W społeczeństwach, w których kobiety są mniej zależne od mężczyzn, lub gdy decyzja zależy od obojga, kobiece możliwości panowania nad prokreacją ograniczone bywały przez słaby dostęp do służby zdrowia, włączając w to kontrolę urodzeń. Samo tylko wydawanie dzieci na świat jest przyczyną śmierci około pół miliona kobiet żyjących w Trzecim Świecie. Z liczby tych, które przeżyją, tylko połowa ma szansę zobaczenia swoich dzieci w wieku powyżej 5 lat. Przyrost naturalny spada, gdy życie biednych ulega poprawie dzięki daleko sięgającym reformom społecznym, ekonomicznym i politycznym. (Badania Banku Światowego przeprowadzone w 64 różnych krajach świata wykazały, że gdy dochody najbiedniejszych zwiększają się o 1%, to ogólny poziom płodności spada o 3%). Konieczne jest więc zapewnienie minimum bezpieczeństwa materialnego wszystkim ludziom, umożliwiając wolny wybór w kontroli urodzeń czy mniejszej ilości dzieci. Program kontroli urodzeń, rozumiany w kategoriach służenia interesom najuboższych, powiedzie się jedynie wtedy, gdy stanowić będzie część systemu opieki zdrowotnej, którego celem będzie obniżenie śmiertelności matek i noworodków. Co więcej, jeśli zawierał będzie w sobie edukację seksualną zarówno mężczyzny jak i kobiety, a przeprowadzony zostanie przez ludność miejscową uprzednio do tego przygotowaną.
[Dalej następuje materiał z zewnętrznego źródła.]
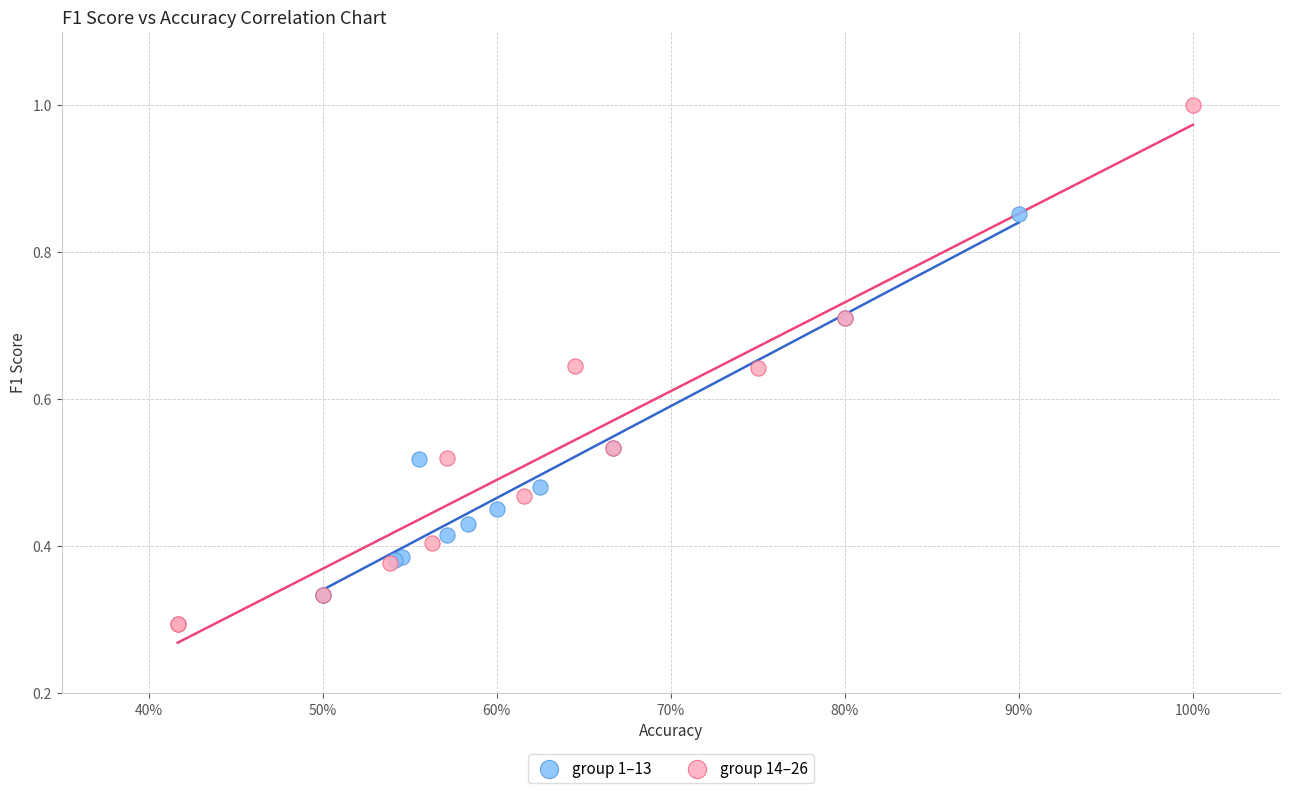

Which series has the widest spread of Y values?

group 14–26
Wymykający się kontroli wzrost zaludnienia będzie kryzysem dla naszej planety i to nie tylko z powodu zagrożenia przyszłości człowieka. Mamy moralne zobowiązania odpowiedzialnego dzielenia się Kulą Ziemską z innymi formami życia. Na przykład z ekologicznego punktu widzenia nie pożądane jest dziesiątkowanie lasów w celu ich przekształcenia w ziemię orną dla wyżywienia milionów ludzi. By przywrócić człowiekowi stan utraconej harmonii z jego środowiskiem naturalnym, społeczeństwa stanęły przed absolutną koniecznością zainteresowania się właściwą dystrybucją zasobów, pracy, edukacji i opieki zdrowotnej. Los świata zależy od losu najuboższych ludzi. Od poprawy ich sytuacji materialnej zależy spadek stopy zaludnienia. Atakowanie wysokiego przyrostu naturalnego bez zaatakowania przyczyn ubóstwa jest tragicznym odwróceniem uwagi od rzeczywistego problemu, na co nasza planeta nie może sobie pozwolić.
Kobiety są odpowiedzialne nie tylko za przygotowanie jedzenia rodzinie i jej sposób odżywiania, lecz w dużej mierze także za uprawiane produkty żywnościowe.